THE PROBLEM - Give again, word for word, each line below starting at the one that contains "ingadozhat és csökkenhet, és" and ending at the one that contains "jövőbeli sikereket.".

ENTRIES SHOWN -
=-=-=

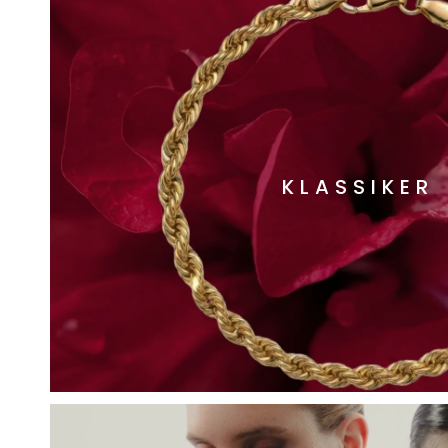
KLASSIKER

=-=-=

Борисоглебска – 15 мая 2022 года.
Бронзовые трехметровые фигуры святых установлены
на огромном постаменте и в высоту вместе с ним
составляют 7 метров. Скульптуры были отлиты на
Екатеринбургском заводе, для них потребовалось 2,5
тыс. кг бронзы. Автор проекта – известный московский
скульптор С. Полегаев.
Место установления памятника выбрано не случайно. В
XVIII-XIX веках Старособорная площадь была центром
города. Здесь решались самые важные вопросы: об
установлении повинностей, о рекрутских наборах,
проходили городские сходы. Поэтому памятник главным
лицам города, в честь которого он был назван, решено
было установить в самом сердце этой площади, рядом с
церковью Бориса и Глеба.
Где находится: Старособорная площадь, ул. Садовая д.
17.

=-=-=

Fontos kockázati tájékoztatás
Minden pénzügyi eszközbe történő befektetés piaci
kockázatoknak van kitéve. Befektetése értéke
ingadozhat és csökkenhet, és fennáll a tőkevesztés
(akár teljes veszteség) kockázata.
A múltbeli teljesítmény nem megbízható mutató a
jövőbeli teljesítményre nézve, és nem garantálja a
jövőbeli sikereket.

=-=-=

RESPONSE BELOW -
ingadozhat és csökkenhet, és fennáll a tőkevesztés
(akár teljes veszteség) kockázata.
A múltbeli teljesítmény nem megbízható mutató a
jövőbeli teljesítményre nézve, és nem garantálja a
jövőbeli sikereket.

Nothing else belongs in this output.